Hungary deal 'may be done by March'


Hungary could secure a new funding deal worth around €17-20 billion with international lenders by March or April, a top government official said on Monday as economic sentiment in the emerging European economy plunged to a two-year low.

Prime minister Viktor Orban's government is struggling to repair tattered ties with the European Union so it can secure a credit lifeline from it and the International Monetary Fund and stave off potential insolvency.

The European Commission has piled pressure on Mr Orban since the start of the year after his administration passed laws on media, the courts and the central bank that Brussels and other critics say undermine their independence and breach EU rules.

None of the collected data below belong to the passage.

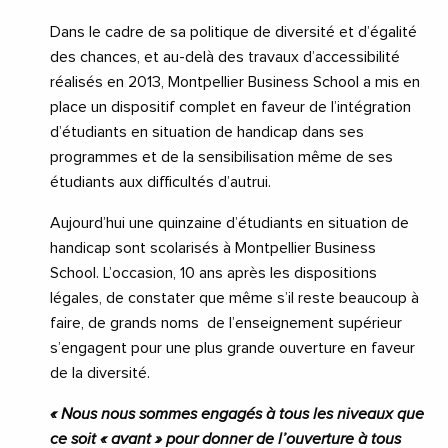
Dans le cadre de sa politique de diversité et d’égalité
des chances, et au-delà des travaux d’accessibilité
réalisés en 2013, Montpellier Business School a mis en
place un dispositif complet en faveur de l’intégration
d’étudiants en situation de handicap dans ses
programmes et de la sensibilisation même de ses
étudiants aux difficultés d’autrui.
Aujourd’hui une quinzaine d’étudiants en situation de
handicap sont scolarisés à Montpellier Business
School. L’occasion, 10 ans après les dispositions
légales, de constater que même s’il reste beaucoup à
faire, de grands noms de l’enseignement supérieur
s’engagent pour une plus grande ouverture en faveur
de la diversité.
« Nous nous sommes engagés à tous les niveaux que
ce soit « avant » pour donner de l’ouverture à tous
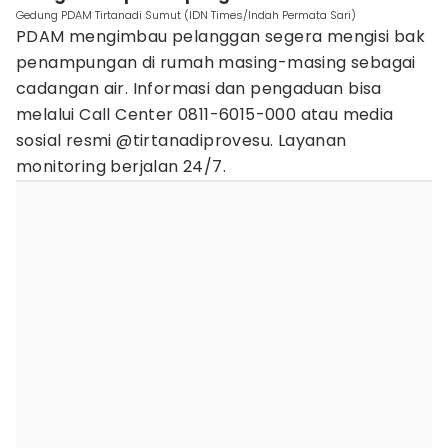
Gedung PDAM Tirtanadi Sumut (IDN Times/Indah Permata Sari)
PDAM mengimbau pelanggan segera mengisi bak
penampungan di rumah masing-masing sebagai
cadangan air. Informasi dan pengaduan bisa
melalui Call Center 0811-6015-000 atau media
sosial resmi @tirtanadiprovesu. Layanan
monitoring berjalan 24/7.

The EU and IMF have told Hungary to change what is seen as the biggest stumbling block, the central bank law, as a prerequisite to talks on any loan package.

Mr Orban, dubbed "the Viktator" by critics who fret over his efforts to centralise power, has said his government would rework several laws but the decision would be up to parliament, which his Fidesz party controls.

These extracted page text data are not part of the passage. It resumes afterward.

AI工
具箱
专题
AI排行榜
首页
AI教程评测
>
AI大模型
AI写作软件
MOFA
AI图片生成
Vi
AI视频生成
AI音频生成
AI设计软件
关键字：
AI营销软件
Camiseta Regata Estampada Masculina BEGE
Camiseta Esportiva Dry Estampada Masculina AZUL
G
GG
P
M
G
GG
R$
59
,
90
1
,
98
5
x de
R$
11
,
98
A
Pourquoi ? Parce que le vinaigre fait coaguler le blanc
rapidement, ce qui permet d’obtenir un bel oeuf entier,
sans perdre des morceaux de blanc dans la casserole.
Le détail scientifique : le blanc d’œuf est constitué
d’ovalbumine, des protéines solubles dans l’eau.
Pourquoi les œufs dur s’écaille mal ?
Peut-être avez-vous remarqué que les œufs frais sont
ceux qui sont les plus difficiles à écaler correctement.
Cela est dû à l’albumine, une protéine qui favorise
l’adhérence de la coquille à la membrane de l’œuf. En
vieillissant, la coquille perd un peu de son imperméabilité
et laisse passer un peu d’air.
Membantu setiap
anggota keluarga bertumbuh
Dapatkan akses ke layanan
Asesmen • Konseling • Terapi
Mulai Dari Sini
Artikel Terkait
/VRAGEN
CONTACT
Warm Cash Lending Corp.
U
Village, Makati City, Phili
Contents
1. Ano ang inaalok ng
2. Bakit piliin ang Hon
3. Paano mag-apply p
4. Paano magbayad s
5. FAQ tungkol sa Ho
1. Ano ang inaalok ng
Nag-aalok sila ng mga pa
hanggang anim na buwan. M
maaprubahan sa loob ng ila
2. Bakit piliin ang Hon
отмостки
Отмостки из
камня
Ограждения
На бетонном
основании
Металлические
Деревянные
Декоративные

Financial markets are looking for proof that Mr Orban is serious, particularly after thousands of Hungarians marched in support of his policies on Saturday. He said the cabinet would work out the details by today, a day before he heads to Brussels to meet European Commission president Jose Manuel Barroso.

When asked if media estimates that the package could be for up to €20 billion, Mr Orban's state secretary Mihaly Varga said they were probably not far off. He added he did not expect the EU and IMF to demand the government change one of its policy cornerstones, a flat tax it has enshrined in an overhaul of the constitution that came into force on January 1st.

"I would be surprised if the EU or IMF had objections to (the flat tax) or would regard it as a precondition," Mr Varga said.

The commission launched infringement procedures against Budapest last week, zeroing in on the central bank law, which allows for the merger of the bank with the financial regulator and lets Mr Orban name a third deputy governor among other changes.